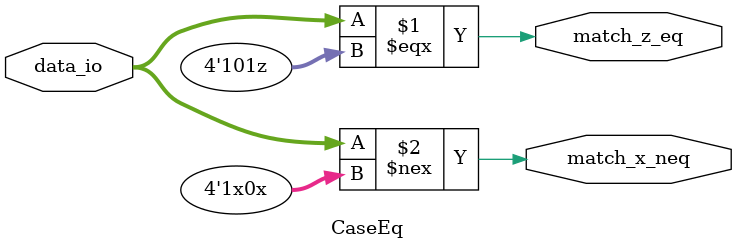
<source format=sv>
module CaseEq (
    inout wire [3:0] data_io,
    output wire match_z_eq,
    output wire match_x_neq
);
    assign match_z_eq = (data_io === 4'b101z);
    assign match_x_neq = (data_io !== 4'b1x0x);
endmodule


</source>
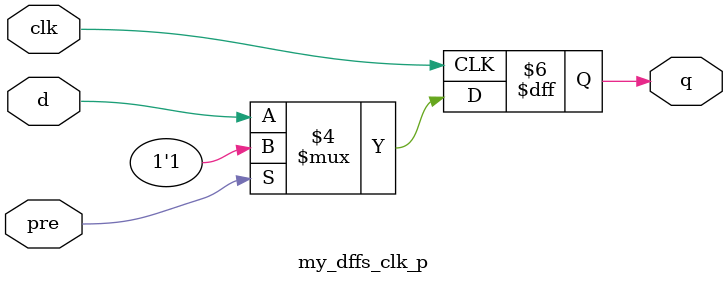
<source format=v>
module my_dffs_clk_p (
    input d,
    clk,
    pre,
    output reg q
);
  initial q <= 0;
  always @(posedge clk)
    if (pre) q <= 1'b1;
    else q <= d;
endmodule
</source>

★ ★ ★ ★ ★

Some lines above hold the word "source". Copy all of them.

<source format=sv>
</source>
<source format=v>
</source>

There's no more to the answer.